Nur teilweise Anrechnung des Kindergeldes zur Gewährleistung eines menschen­würdigen Existenz­mi­nimums nicht nötig

Die vollständige Anrechnung des Kindergeldes als leistungs­min­derndes Einkommen im Sinne von § 11 Abs. 1 SGB II auf „Hartz IV-Leistungen“ ist mit dem Grundgesetz vereinbar. Das Grundrecht auf Gewährleistung eines menschen­würdigen Existenz­mi­nimums ist nicht verletzt. Denn der Beschwer­de­führer hat durch das Kindergeld und das gekürzte Sozialgeld im Ergebnis staatliche Leistungen in der gesetzlich bestimmten Höhe erhalten. Zur Gewährleistung eines menschen­würdigen Existenz­mi­nimums war es auch nicht geboten, das Kindergeld teilweise anrechnungsfrei zu stellen. Zwar trägt das Einkom­men­steu­errecht der Deckung des Betreuungs-, Erziehungs- oder Ausbil­dungs­bedarfs eines Kindes durch Kinder­frei­beträge Rechnung. Das Grundrecht auf Gewährleistung eines menschen­würdigen Existenz­mi­nimums verlangt aber keine Sozia­l­leis­tungen, die den Betreuungs-, Erziehungs- oder Ausbil­dungs­bedarf für Kinder in gleichem Maße berücksichtigen wie das Steuerrecht. Dies hat das Bundes­ver­fas­sungs­gericht bereits in seinem Urteil vom 9. Februar 2010 zur Verfas­sungs­wid­rigkeit der Regelleistungen nach dem „Hartz IV-Gesetz“ festgestellt.

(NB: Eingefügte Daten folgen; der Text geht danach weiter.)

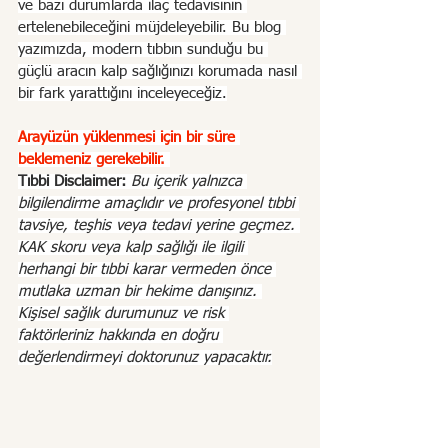
ve bazı durumlarda ilaç tedavisinin 
ertelenebileceğini müjdeleyebilir. Bu blog 
yazımızda, modern tıbbın sunduğu bu 
güçlü aracın kalp sağlığınızı korumada nasıl 
bir fark yarattığını inceleyeceğiz.
Arayüzün yüklenmesi için bir süre 
beklemeniz gerekebilir. 
Tıbbi Disclaimer:
Bu içerik yalnızca 
bilgilendirme amaçlıdır ve profesyonel tıbbi 
tavsiye, teşhis veya tedavi yerine geçmez. 
KAK skoru veya kalp sağlığı ile ilgili 
herhangi bir tıbbi karar vermeden önce 
mutlaka uzman bir hekime danışınız. 
Kişisel sağlık durumunuz ve risk 
faktörleriniz hakkında en doğru 
değerlendirmeyi doktorunuz yapacaktır.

Keine Ungleich­be­handlung erkennbar

Die volle Anrechnung des Kindergeldes wahrt den Gleichheitssatz. Der Gesetzgeber, der bei zu versteuerndem Einkommen Steuer­ver­güns­ti­gungen in Form von Kinder­frei­be­trägen gewährt, ist nicht verpflichtet, Sozia­l­leis­tungen in vergleichbarer Höhe für Personen und deren Angehörige zu gewähren, die - wie im Fall des Beschwer­de­führers - kein zu versteuerndes Einkommen erzielen. Auch sonst ist keine Ungleichbehandlung zu erkennen, da § 11 Abs. 1 Satz 3 SGB II hinsichtlich Zahlung und Anrechnung des Kindergeldes alle Kinder­geld­be­rech­tigten und alle zu einer Bedarfs­ge­mein­schaft mit ihren Eltern gehörenden hilfe­be­dürftigen Kinder gleich behandelt.